- Assignment
In the records that follow, find the line containing "be at our cost in the next cooperation." and the line containing "Chengalpattu DHS", then transcribe both and every line between them exactly, omitting pictures.

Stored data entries
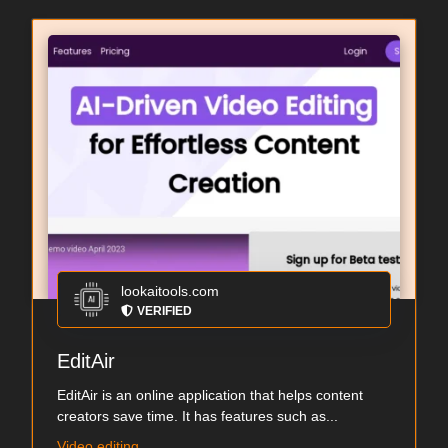
lookaitools.com
VERIFIED
EditAir
EditAir is an online application that helps content
creators save time. It has features such as...
Video editing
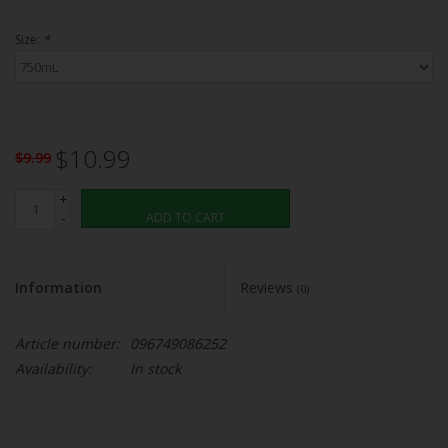
Size:
*
$10.99
$9.99
+
-
ADD TO CART
Information
Reviews
(0)
Article number:
096749086252
Availability:
In stock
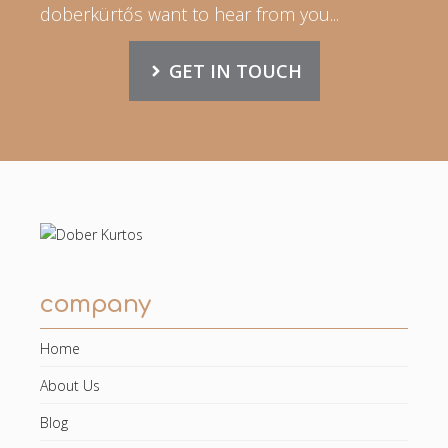
doberkürtős want to hear from you...
GET IN TOUCH
company
Home
About Us
Blog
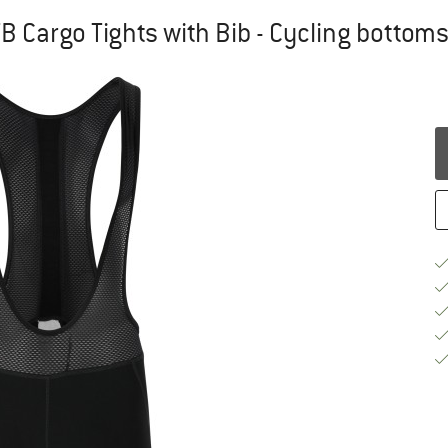
TB Cargo Tights with Bib - Cycling bottom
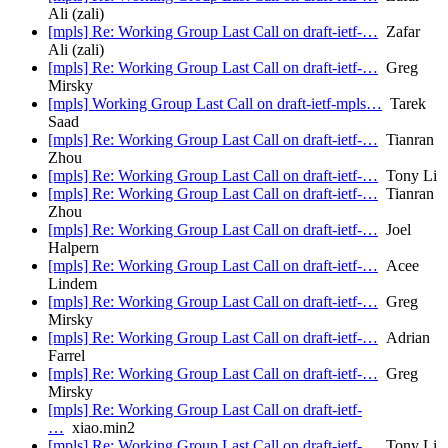
Ali (zali)
[mpls] Re: Working Group Last Call on draft-ietf-…
Zafar
Ali (zali)
[mpls] Re: Working Group Last Call on draft-ietf-…
Greg
Mirsky
[mpls] Working Group Last Call on draft-ietf-mpls…
Tarek
Saad
[mpls] Re: Working Group Last Call on draft-ietf-…
Tianran
Zhou
[mpls] Re: Working Group Last Call on draft-ietf-…
Tony Li
[mpls] Re: Working Group Last Call on draft-ietf-…
Tianran
Zhou
[mpls] Re: Working Group Last Call on draft-ietf-…
Joel
Halpern
[mpls] Re: Working Group Last Call on draft-ietf-…
Acee
Lindem
[mpls] Re: Working Group Last Call on draft-ietf-…
Greg
Mirsky
[mpls] Re: Working Group Last Call on draft-ietf-…
Adrian
Farrel
[mpls] Re: Working Group Last Call on draft-ietf-…
Greg
Mirsky
[mpls] Re: Working Group Last Call on draft-ietf-
…
xiao.min2
[mpls] Re: Working Group Last Call on draft-ietf-…
Tony Li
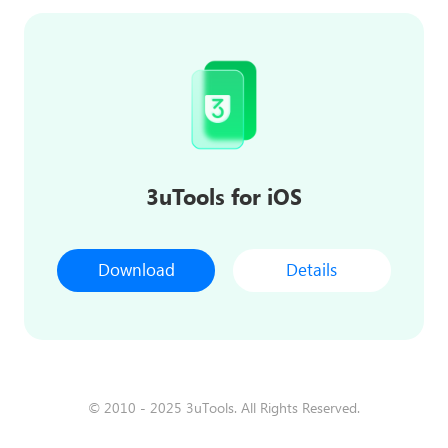
3uTools for iOS
Download
Details
© 2010 - 2025 3uTools. All Rights Reserved.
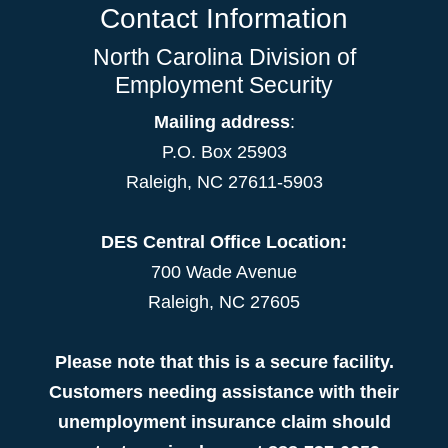
Contact Information
North Carolina Division of
Employment Security
Mailing address
:
P.O. Box 25903
Raleigh, NC 27611-5903
DES Central Office Location:
700 Wade Avenue
Raleigh, NC 27605
Please note that this is a secure facility.
Customers needing assistance with their
unemployment insurance claim should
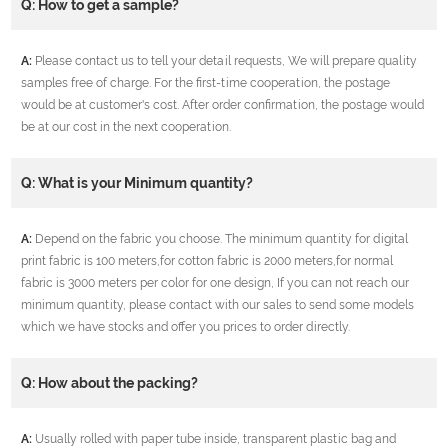
Q: How to get a sample?
A:
Please contact us to tell your detail requests, We will prepare quality
samples free of charge. For the first-time cooperation, the postage
would be at customer's cost. After order confirmation, the postage would
be at our cost in the next cooperation.
Q: What is your Minimum quantity?
A:
Depend on the fabric you choose. The minimum quantity for digital
print fabric is 100 meters,for cotton fabric is 2000 meters,for normal
fabric is 3000 meters per color for one design, If you can not reach our
minimum quantity, please contact with our sales to send some models
which we have stocks and offer you prices to order directly.
Q: How about the packing?
A:
Usually rolled with paper tube inside, transparent plastic bag and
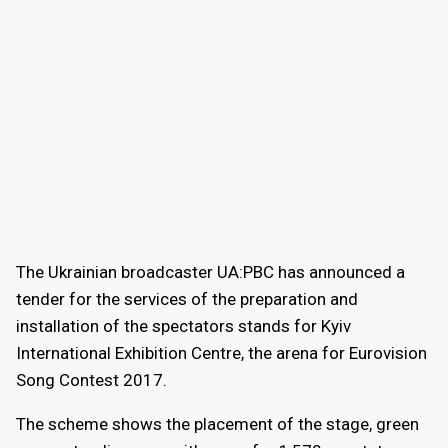
The Ukrainian broadcaster UA:PBC has announced a
tender for the services of the preparation and
installation of the spectators stands for Kyiv
International Exhibition Centre, the arena for Eurovision
Song Contest 2017.
The scheme shows the placement of the stage, green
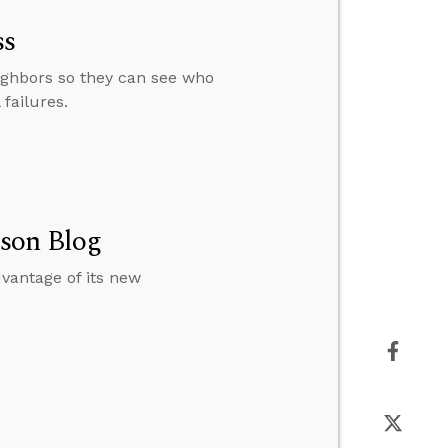
ss
ighbors so they can see who
failures.
ason Blog
dvantage of its new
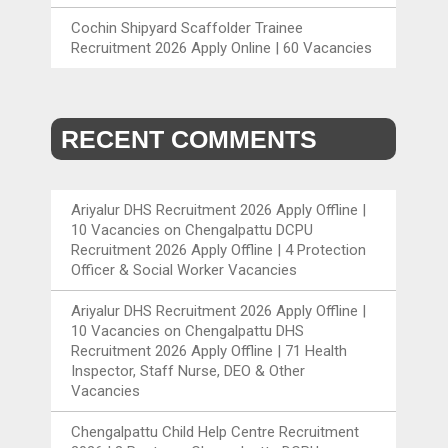
Cochin Shipyard Scaffolder Trainee
Recruitment 2026 Apply Online | 60 Vacancies
RECENT COMMENTS
Ariyalur DHS Recruitment 2026 Apply Offline |
10 Vacancies
on
Chengalpattu DCPU
Recruitment 2026 Apply Offline | 4 Protection
Officer & Social Worker Vacancies
Ariyalur DHS Recruitment 2026 Apply Offline |
10 Vacancies
on
Chengalpattu DHS
Recruitment 2026 Apply Offline | 71 Health
Inspector, Staff Nurse, DEO & Other
Vacancies
Chengalpattu Child Help Centre Recruitment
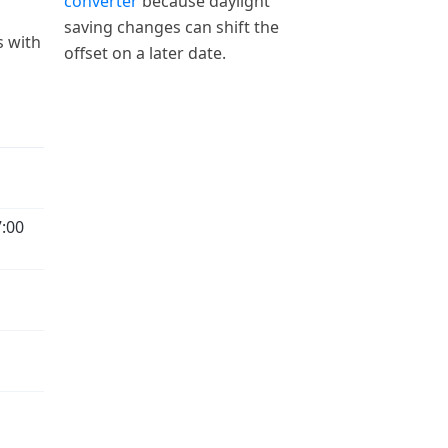
converter
because daylight
saving changes can shift the
s with
offset on a later date.
:00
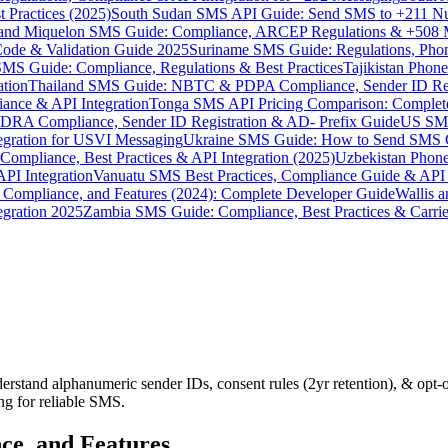
 Practices (2025)
South Sudan SMS API Guide: Send SMS to +211 N
e and Miquelon SMS Guide: Compliance, ARCEP Regulations & +508 
ode & Validation Guide 2025
Suriname SMS Guide: Regulations, Phon
MS Guide: Compliance, Regulations & Best Practices
Tajikistan Phon
tion
Thailand SMS Guide: NBTC & PDPA Compliance, Sender ID Reg
ance & API Integration
Tonga SMS API Pricing Comparison: Complete
RA Compliance, Sender ID Registration & AD- Prefix Guide
US SMS
tegration for USVI Messaging
Ukraine SMS Guide: How to Send SMS C
ompliance, Best Practices & API Integration (2025)
Uzbekistan Phone
PI Integration
Vanuatu SMS Best Practices, Compliance Guide & API 
 Compliance, and Features (2024): Complete Developer Guide
Wallis 
gration 2025
Zambia SMS Guide: Compliance, Best Practices & Carri
derstand alphanumeric sender IDs, consent rules (2yr retention), & 
g for reliable SMS.
ce, and Features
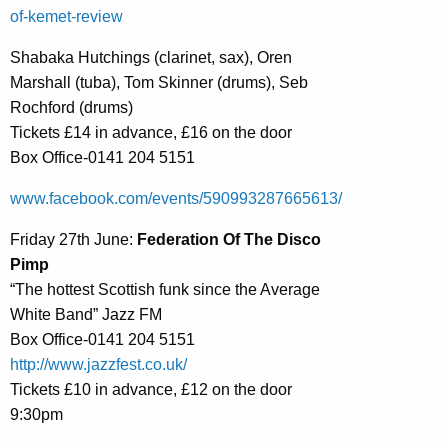
of-kemet-review
Shabaka Hutchings (clarinet, sax), Oren
Marshall (tuba), Tom Skinner (drums), Seb
Rochford (drums)
Tickets £14 in advance, £16 on the door
Box Office-0141 204 5151
www.facebook.com/events/590993287665613/
Friday 27th June:
Federation Of The Disco
Pimp
“The hottest Scottish funk since the Average
White Band” Jazz FM
Box Office-0141 204 5151
http://www.jazzfest.co.uk/
Tickets £10 in advance, £12 on the door
9:30pm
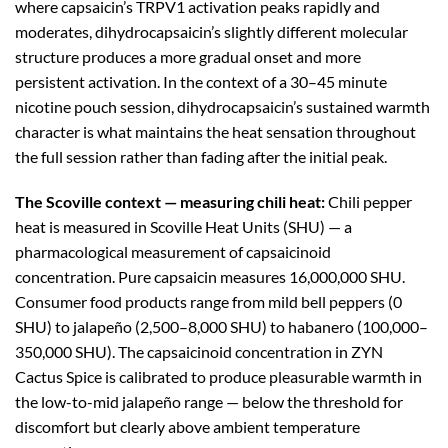
where capsaicin’s TRPV1 activation peaks rapidly and
moderates, dihydrocapsaicin’s slightly different molecular
structure produces a more gradual onset and more
persistent activation. In the context of a 30–45 minute
nicotine pouch session, dihydrocapsaicin’s sustained warmth
character is what maintains the heat sensation throughout
the full session rather than fading after the initial peak.
The Scoville context — measuring chili heat:
Chili pepper
heat is measured in Scoville Heat Units (SHU) — a
pharmacological measurement of capsaicinoid
concentration. Pure capsaicin measures 16,000,000 SHU.
Consumer food products range from mild bell peppers (0
SHU) to jalapeño (2,500–8,000 SHU) to habanero (100,000–
350,000 SHU). The capsaicinoid concentration in ZYN
Cactus Spice is calibrated to produce pleasurable warmth in
the low-to-mid jalapeño range — below the threshold for
discomfort but clearly above ambient temperature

- Result for this exercise
be at our cost in the next cooperation.
Q: What is your Minimum quantity?
A:
Depend on the fabric you choose. The minimum quantity for digital
print fabric is 100 meters,for cotton fabric is 2000 meters,for normal
fabric is 3000 meters per color for one design, If you can not reach our
minimum quantity, please contact with our sales to send some models
which we have stocks and offer you prices to order directly.
Q: How about the packing?
A:
Usually rolled with paper tube inside, transparent plastic bag and
The Ukrainian broadcaster UA:PBC has announced a
tender for the services of the preparation and
installation of the spectators stands for Kyiv
International Exhibition Centre, the arena for Eurovision
Song Contest 2017.
The scheme shows the placement of the stage, green
ss
ighbors so they can see who
failures.
ason Blog
dvantage of its new
Cochin Shipyard Scaffolder Trainee
Recruitment 2026 Apply Online | 60 Vacancies
RECENT COMMENTS
Ariyalur DHS Recruitment 2026 Apply Offline |
10 Vacancies
on
Chengalpattu DCPU
Recruitment 2026 Apply Offline | 4 Protection
Officer & Social Worker Vacancies
Ariyalur DHS Recruitment 2026 Apply Offline |
10 Vacancies
on
Chengalpattu DHS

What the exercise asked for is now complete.